L’histoire de la finance, de l’antiquité à nos jours La Finance, moteur de l’économie et reflet des sociétés, prend aujourd’hui une importance majeure. Si son histoire apparaît intrinsèquement liée aux évènements qui ont affecté les civilisations, son avenir façonne la mondialisation. Ce sont les nouvelles technologies de l’information et de la communication de la fin du siècle dernier qui ont permis son développement exponentiel. Loïc Belze et Philippe Spieser, nous expliquent cette spécificité
La finance est-elle le reflet de la complexité des sociétés ?
Comme tout savoir prétendant au statut de « science », la finance s’est incontestablement complexifiée par ses produits, ses techniques, son organisation. Mais cette complexité est à analyser à deux niveaux. Elle s’est complexifiée parce que ce qui doit être financé (projets industriels, services, produits de couverture) est de plus en plus complexe : les risques se sont multipliés, les projets industriels se sont étendus en dimension et en contenu technologique. Elle s’est complexifiée aussi parce qu’elle a intégré des « techniques de production » (informatique, mathématiques, droit) qui sont elles-mêmes difficiles et subissent elles-mêmes une complexification croissante. En l’essence, par l’évolution de ses objets d’application et de ses techniques qui visent à toujours plus de justesse, la finance est le reflet évident de la complexité des sociétés.
Dans quelle proportion les décisions politiques ont-elles dépendu ou dépendent-elles de la finance ?

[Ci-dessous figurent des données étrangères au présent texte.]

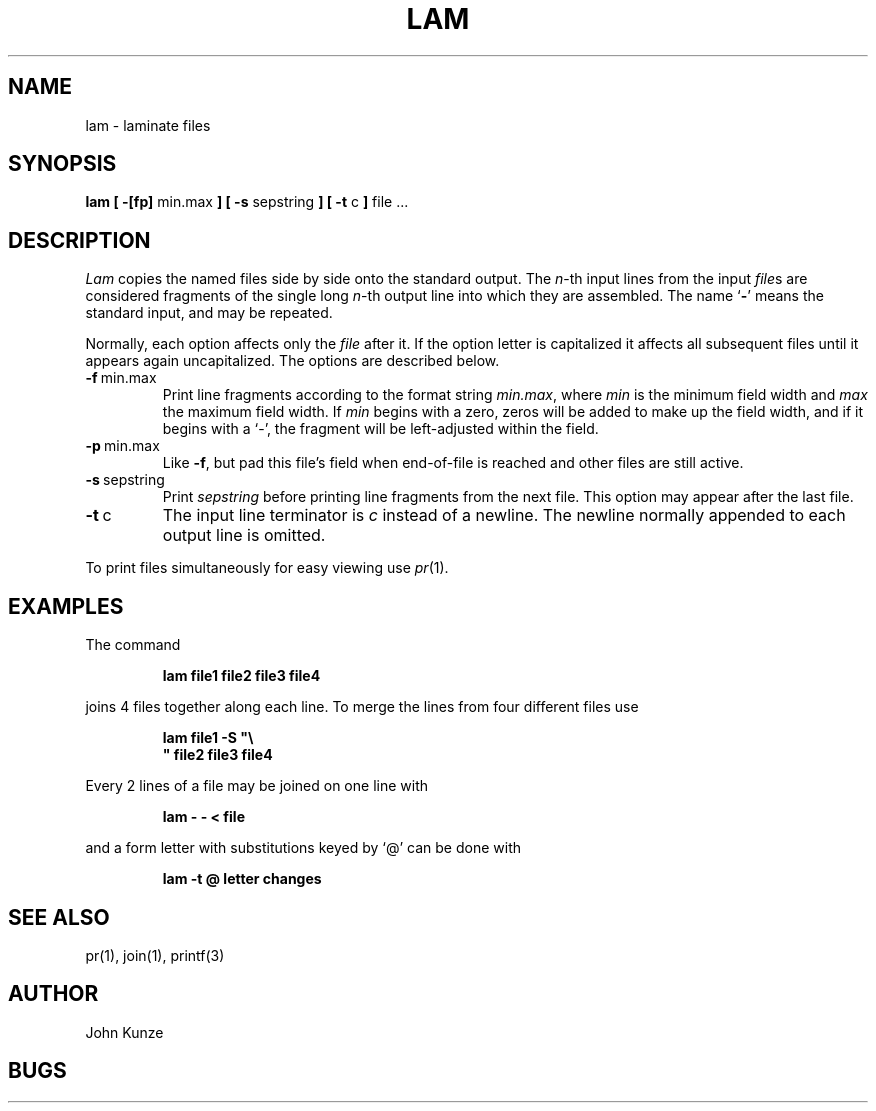 .TH LAM 1 "14 June 1983"
.UC 4
.SH NAME
lam \- laminate files
.SH SYNOPSIS
.B lam [ \-[fp]
min.max
.B ] [ \-s
sepstring
.B ] [ \-t
c
.B ]
file ...
.SH DESCRIPTION
.I Lam
copies the named files side by side onto the standard output.
The
.IR n -th
input lines from the input
.IR file s
are considered fragments of the single long
.IR n -th
output line into which they are assembled.
The name `\fB\-\fP' means the standard input, and may be repeated.
.PP
Normally, each option affects only the
.I file
after it.
If the option letter is capitalized it affects all subsequent files
until it appears again uncapitalized.
The options are described below.
.IP \fB\-f\fP\ min.max
Print line fragments according to the format string
.IR min.max ,
where
.I min
is the minimum field width and
.I max
the maximum field width.
If
.I min
begins with a zero, zeros will be added to make up the field width,
and if it begins with a `\-', the fragment will be left-adjusted
within the field.
.IP \fB\-p\fP\ min.max
Like \fB\-f\fP,
but pad this file's field when end-of-file is reached
and other files are still active.
.IP \fB\-s\fP\ sepstring
Print
.I sepstring
before printing line fragments from the next file.
This option may appear after the last file.
.IP \fB\-t\fP\ c
The input line terminator is
.I c
instead of a newline.
The newline normally appended to each output line is omitted.
.PP
To print files simultaneously for easy viewing use
.IR pr (1).
.SH EXAMPLES
.de IC
.IP
.ss 36
.ft B
..
.de NC
.br
.ss 12
.PP
..
.PP
The command
.IC
lam file1 file2 file3 file4
.NC
joins 4 files together along each line.
To merge the lines from four different files use
.IC
lam file1 \-S "\\
.br
" file2 file3 file4
.NC
Every 2 lines of a file may be joined on one line with
.IC
lam \- \- < file
.NC
and a form letter with substitutions keyed by `@' can be done with
.IC
lam \-t @ letter changes
.NC
.SH SEE ALSO
pr(1), join(1), printf(3)
.SH AUTHOR
John Kunze
.SH BUGS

Il faudrait tout d’abord distinguer sur ce plan la frontière ténue qui existe entre économie et finance. Si les décisions économiques sont souvent au fondement de décisions politiques, les décisions purement financières le sont sans doute moins directement, n’étant parfois que le reflet d’un mécanisme économique. Un bon exemple : Louis XIV voulant encourager le retour d’un roi catholique sur le trône d’Angleterre pour des raisons politiques, de prestige personnel et économiques, transfère tant d’argent outre Manche que le cours de change entre les monnaie française et britannique en est affecté, ce qui alerte les « gens de finance ». On peut dire que la finance ne suffit pas à provoquer une décision politique mais lorsqu’elle vient appuyer opportunément une décision, un intérêt, un enjeu économiques, alors là, elle constitue un puissant effet de levier.
Théories et théoriciens arrivent-ils à maturité ou doivent-ils se remettre régulièrement en cause ?
Y a-t-il vraiment opposition ? Comme tout savoir, la science financière ne progresse pas linéairement mais plutôt par à-coups, par crises surmontées, consécutivement à des besoins nouveaux d’investissement, de financement. En cela, les sphères de la « science financière fondamentale » et de la « nécessité pragmatique » renvoyant à la complexité des échanges au sein de la société humaine se nourrissent mutuellement. D’une façon générale, il est parallèlement possible de remarquer que quelques lois semblent avoir une valeur permanente quelle que soit l’époque considérée, comme la loi de l’arbitrage, par exemple.
Les marchés financiers ne prennent-ils pas le pas sur la question économique ?
La question se veut peut être un peu polémique, posant en filigrane le développement en quelque sorte hypertrophié des marchés financiers par rapport à l’économie dite « réelle ». Elle ne résiste pas à l’analyse. Encore une fois, la finance est fille obéissante de l’économie, mais ce n’est pas parce qu’elle est au service des entreprises et de particuliers dans leur recherche d’instruments de placements, d’épargne ou de financement qu’il faut en méconnaître les lois. Une économie mal gérée est souvent à l’origine d’une situation financière dégradée. Cette dernière peut aider à corriger certains déséquilibres mais ne peut pas redresser une situation trop dégradée. Les marchés financiers sont des boucs émissaires faciles, les excuses d’incompétences flagrantes, le repoussoir des ignorances.
Les financiers ont-il les pouvoirs importants qu’on leur prête ?
Il ne faut pas oublier que financiers et hommes de pouvoir sont historiquement souvent les mêmes, ce qui naturellement justifie la question. Les très grands financiers sont tout simplement souvent des gens « intelligents » au sens d’hommes de pouvoir, d’hommes de réseaux, d’hommes conscients des enjeux, des stratégies, des faiblesses des autres et d’eux-mêmes.
Quel est l’objectif de votre ouvrage ?
Faire connaître les origines des produits, des mécanismes et des théories afin de souligner les permanences et aussi les ruptures. Mettre en garde : comparaison n’est pas raison et l’histoire ne se répète jamais. Contribuer à une meilleure connaissance des mécanismes financiers pour ne pas laisser le monopole de la parole à ceux qui n’ont pas pris la peine d’ouvrir un livre d’économie ou un livre d’histoire.